Несмотря на мои протесты, она настояла на том, чтобы проводить меня до двери. Когда мы шли мимо камина, заставленного фотографиями, Тея замедлила шаг. «Подожди, подожди», — велела она и продемонстрировала фотографию молодой женщины в свадебном платье рядом с молодой до неузнаваемости Теей, почти три четверти века назад.
«Это Маргаретта. Посмотри, какие мы обе хорошенькие. Она так радовалась, что приехал кто-то из немецкой родни».
«Вы поступили правильно», — сказала я, поскольку она явно ждала от меня какой-то реакции. Я правда хотела вернуться в отель, быстро перекусить, отмокнуть в ванне и лечь в постель, божественную постель, пусть и без тебя, любимый, ну и, разумеется, сообщить тебе, что со мной все нормально.
Тее Умлауф некуда было торопиться. Она задержалась у камина, показывая мне то одного мертвеца, то другого, а я начала терять терпение, чувствуя, как нарастает желание нагрубить ей, и тут она протянула последнюю фотографию.
Маленькая девочка. Волосы миленько подстрижены по моде пятидесятых. Смотрит прямо на меня. Как будто здоровается из прошлого. Из настоящего. Из будущего, когда я буду читать эти слова с эмоциями, которых они заслуживают.
Тея заметила мой интерес и пояснила: «Тоже Маргаретта. Назвали в честь бабушки. Подруга успела прислать это фото и еще несколько перед смертью. Хочешь взглянуть?»
Но в этом не было необходимости. Я видела этот снимок и, вероятно, все остальные, которые были у Теи, и могла любоваться ими в любой момент, когда только захочу. В одном из твоих семейных альбомов, Фицрой Фостер. Потому что, разумеется, это была твоя мать. Внучка внучки Карла Хагенбека.
Итак, Гамбург открыл мне свои секреты. Не только многие детали того, как твоего посетителя и его семью увезли с родного острова, но и то, что твоя семья, твоя дальняя родня ответственна за это преступление.
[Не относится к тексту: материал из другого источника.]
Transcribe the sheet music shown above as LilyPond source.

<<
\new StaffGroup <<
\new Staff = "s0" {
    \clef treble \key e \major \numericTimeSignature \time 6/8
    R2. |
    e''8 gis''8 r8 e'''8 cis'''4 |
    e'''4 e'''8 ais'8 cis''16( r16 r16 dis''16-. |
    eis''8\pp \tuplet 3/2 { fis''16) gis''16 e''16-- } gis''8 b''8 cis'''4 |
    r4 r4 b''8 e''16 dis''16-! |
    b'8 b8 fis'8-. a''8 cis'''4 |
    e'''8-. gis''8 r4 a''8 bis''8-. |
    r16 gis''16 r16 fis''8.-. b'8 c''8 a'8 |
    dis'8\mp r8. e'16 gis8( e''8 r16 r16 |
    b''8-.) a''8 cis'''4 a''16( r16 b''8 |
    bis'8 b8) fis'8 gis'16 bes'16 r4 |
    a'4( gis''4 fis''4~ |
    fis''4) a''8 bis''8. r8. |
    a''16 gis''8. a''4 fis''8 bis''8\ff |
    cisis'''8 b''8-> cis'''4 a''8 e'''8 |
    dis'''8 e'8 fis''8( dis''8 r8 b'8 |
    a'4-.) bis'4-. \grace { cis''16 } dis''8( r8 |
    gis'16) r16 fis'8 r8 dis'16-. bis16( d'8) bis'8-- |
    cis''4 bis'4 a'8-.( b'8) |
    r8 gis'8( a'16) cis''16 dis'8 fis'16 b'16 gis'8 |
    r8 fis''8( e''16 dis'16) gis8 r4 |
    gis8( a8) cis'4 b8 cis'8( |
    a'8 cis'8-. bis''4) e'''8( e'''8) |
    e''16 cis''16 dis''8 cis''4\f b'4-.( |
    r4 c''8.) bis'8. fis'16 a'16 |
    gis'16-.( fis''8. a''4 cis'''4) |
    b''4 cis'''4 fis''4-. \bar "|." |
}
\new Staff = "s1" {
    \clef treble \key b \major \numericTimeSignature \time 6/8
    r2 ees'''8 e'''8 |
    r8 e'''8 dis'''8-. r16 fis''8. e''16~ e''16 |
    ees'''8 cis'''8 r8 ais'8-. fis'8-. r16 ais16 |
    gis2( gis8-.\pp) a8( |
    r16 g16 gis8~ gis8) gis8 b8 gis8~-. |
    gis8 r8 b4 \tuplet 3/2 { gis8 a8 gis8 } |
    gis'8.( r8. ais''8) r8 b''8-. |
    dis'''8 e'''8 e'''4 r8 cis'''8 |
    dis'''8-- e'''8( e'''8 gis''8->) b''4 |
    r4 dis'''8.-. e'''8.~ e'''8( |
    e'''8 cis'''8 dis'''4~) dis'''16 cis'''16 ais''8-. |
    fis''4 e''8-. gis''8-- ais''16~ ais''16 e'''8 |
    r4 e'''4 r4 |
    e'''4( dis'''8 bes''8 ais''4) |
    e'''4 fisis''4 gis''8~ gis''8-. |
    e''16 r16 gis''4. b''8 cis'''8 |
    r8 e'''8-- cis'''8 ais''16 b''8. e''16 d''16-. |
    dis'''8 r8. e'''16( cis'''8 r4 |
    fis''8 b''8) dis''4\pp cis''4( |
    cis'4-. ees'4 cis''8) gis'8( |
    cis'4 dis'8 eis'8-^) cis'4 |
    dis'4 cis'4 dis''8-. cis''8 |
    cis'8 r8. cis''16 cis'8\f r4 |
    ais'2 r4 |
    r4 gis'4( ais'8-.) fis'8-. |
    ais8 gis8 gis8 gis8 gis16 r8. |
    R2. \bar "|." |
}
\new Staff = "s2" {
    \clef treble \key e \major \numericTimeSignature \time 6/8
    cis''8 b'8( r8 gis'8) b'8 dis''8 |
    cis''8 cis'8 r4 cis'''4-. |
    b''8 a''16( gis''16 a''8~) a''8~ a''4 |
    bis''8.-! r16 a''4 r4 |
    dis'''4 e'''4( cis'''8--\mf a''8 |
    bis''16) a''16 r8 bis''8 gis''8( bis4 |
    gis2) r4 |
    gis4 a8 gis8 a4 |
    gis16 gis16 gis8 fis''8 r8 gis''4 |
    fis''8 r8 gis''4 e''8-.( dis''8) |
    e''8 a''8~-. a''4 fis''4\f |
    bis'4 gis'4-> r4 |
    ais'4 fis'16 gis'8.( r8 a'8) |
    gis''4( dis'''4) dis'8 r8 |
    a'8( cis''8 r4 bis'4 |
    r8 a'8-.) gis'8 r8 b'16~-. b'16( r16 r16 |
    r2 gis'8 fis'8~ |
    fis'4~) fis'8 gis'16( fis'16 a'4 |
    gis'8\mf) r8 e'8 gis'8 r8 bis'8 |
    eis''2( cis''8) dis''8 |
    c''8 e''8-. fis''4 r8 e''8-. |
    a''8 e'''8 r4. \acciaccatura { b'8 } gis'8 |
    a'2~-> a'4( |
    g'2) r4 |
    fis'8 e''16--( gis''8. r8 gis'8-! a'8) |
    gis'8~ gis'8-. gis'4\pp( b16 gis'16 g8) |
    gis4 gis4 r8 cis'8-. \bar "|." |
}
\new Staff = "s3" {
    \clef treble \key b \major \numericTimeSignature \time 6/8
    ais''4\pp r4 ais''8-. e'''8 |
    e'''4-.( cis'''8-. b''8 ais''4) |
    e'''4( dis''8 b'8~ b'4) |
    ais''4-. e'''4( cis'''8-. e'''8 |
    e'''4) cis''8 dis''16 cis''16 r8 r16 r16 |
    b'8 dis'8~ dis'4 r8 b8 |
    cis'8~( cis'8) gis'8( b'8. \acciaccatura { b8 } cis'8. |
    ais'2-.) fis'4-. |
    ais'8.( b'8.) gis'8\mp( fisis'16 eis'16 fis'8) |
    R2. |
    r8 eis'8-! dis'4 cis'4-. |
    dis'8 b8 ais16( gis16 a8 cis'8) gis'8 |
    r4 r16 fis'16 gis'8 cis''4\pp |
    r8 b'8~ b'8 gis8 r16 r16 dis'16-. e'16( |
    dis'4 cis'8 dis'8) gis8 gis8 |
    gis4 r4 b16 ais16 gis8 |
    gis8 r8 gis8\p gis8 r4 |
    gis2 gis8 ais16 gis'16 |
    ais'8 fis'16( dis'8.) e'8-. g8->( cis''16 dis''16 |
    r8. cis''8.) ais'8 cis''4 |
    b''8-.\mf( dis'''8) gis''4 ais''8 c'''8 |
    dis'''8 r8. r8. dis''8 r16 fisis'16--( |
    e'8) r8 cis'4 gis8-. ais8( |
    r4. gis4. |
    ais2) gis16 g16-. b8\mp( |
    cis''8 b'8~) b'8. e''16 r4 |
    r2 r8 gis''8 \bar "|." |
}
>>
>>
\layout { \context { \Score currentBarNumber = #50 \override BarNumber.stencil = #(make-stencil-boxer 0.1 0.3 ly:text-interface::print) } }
Причина, по которой Генри выбрал именно тебя своей жертвой: ты не только потомок Пьера Пети, но и потомок Хагенбека в шестом поколении. Обе эти линии впервые сошлись в тебе, пересечение, на материализацию которого ушло больше века, гены человека, сделавшего фотографию, и гены человека, отдавшего приказ доставить туземца живьем в Европу, чтобы растиражировать на фото.
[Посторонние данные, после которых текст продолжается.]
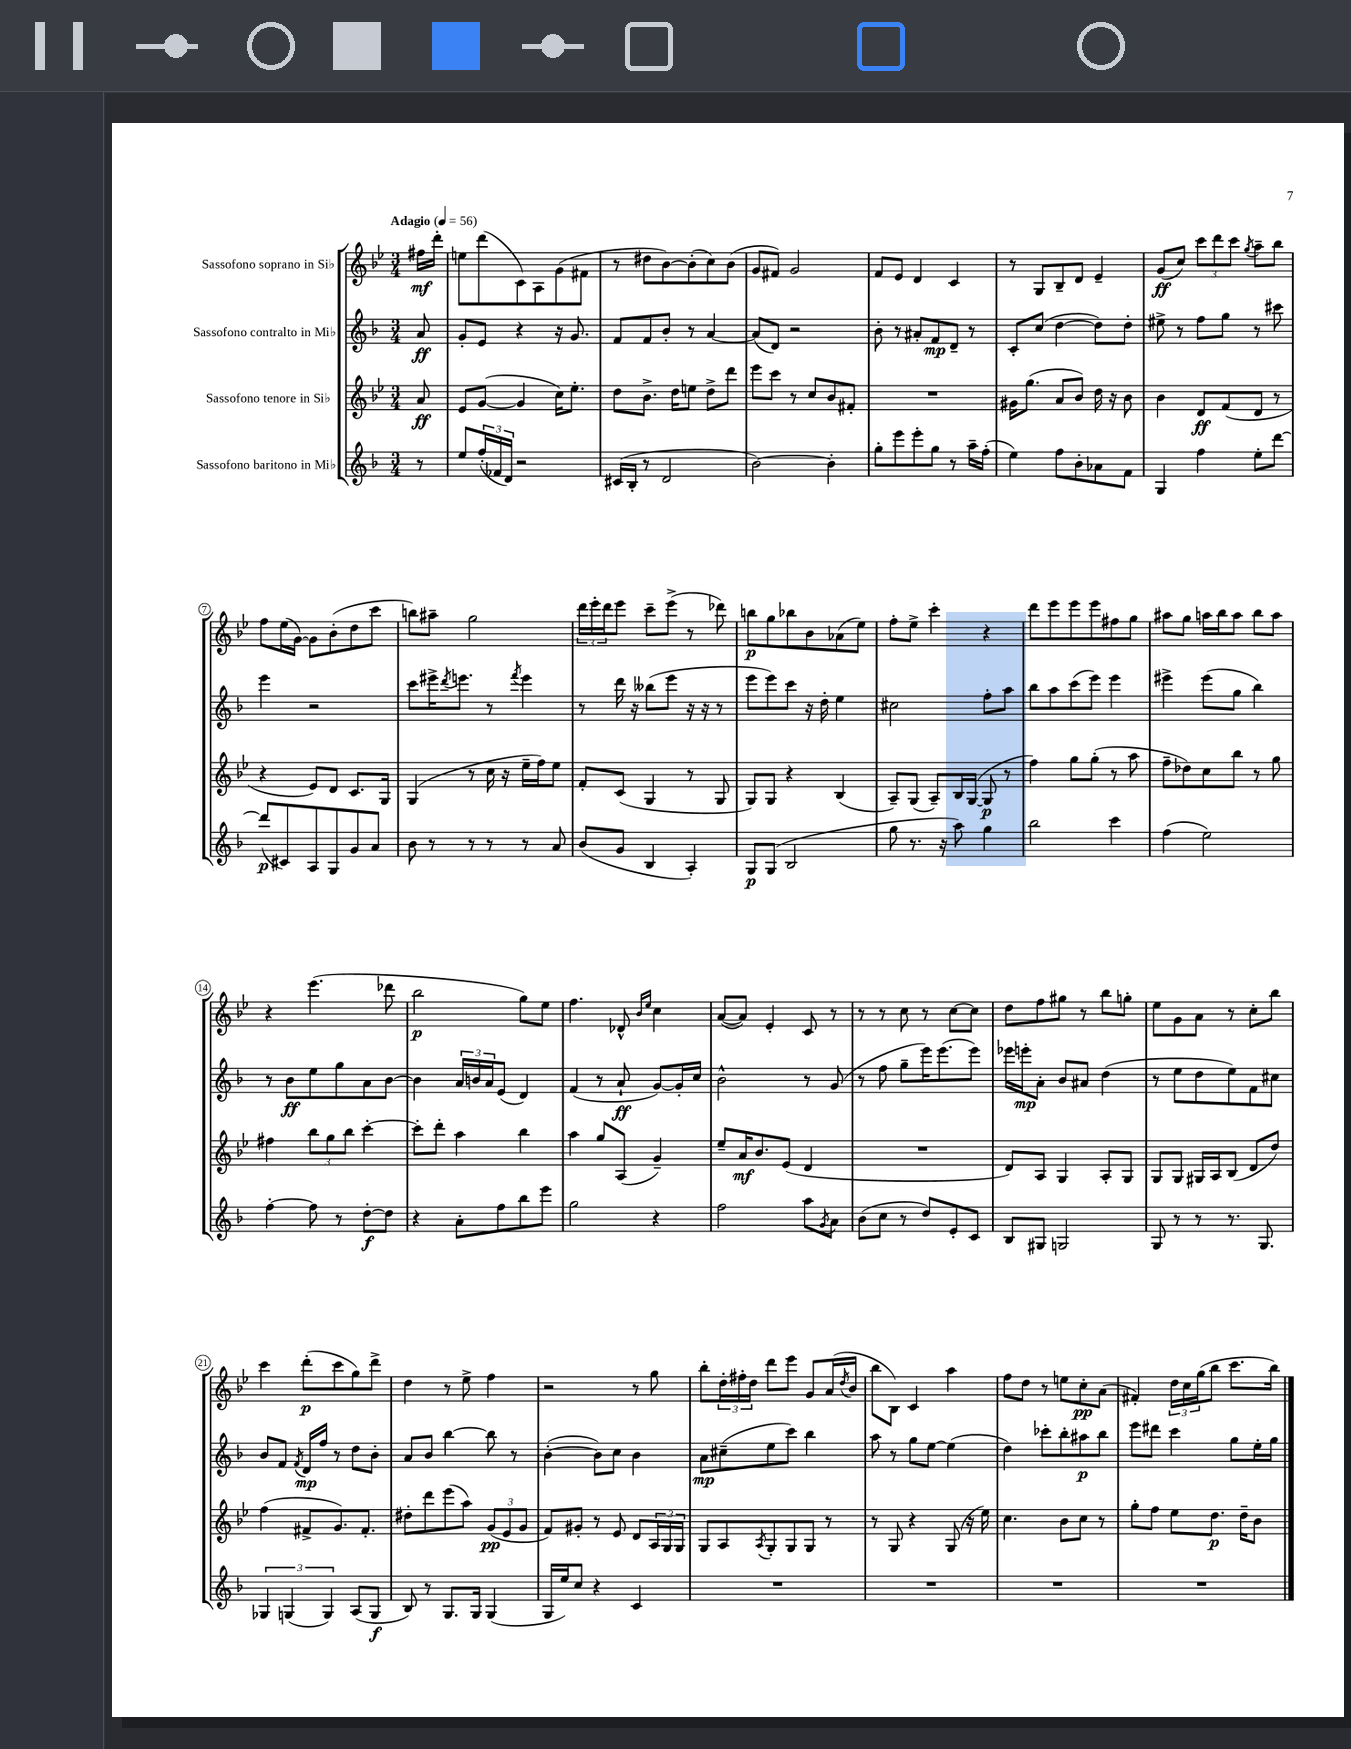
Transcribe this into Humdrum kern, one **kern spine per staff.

Так что ты уникален, герр, мсье, мистер Фицрой Фостер!
Вернувшись в отель, я, погрузившись в такую горячую воду, что, казалось, ошпарилась, размышляла, нужно ли сразу сообщить тебе. Но когда я высушила свое тело, которое ты так любишь, прикоснувшись полотенцем к зонам, которые оживают благодаря твоим глазам и пальцам, языку и губам, решила, что это — и все остальное, что мне еще предстоит обнаружить в поездке, — нужно рассказать тебе лично, когда мы окажемся в одной комнате. После этого откровения моему мужу нужно будет заняться любовью. Я не стану обрекать его на одиночество, когда он узнает о своей родословной, о том, что секс других людей предопределял все на протяжении десятилетий.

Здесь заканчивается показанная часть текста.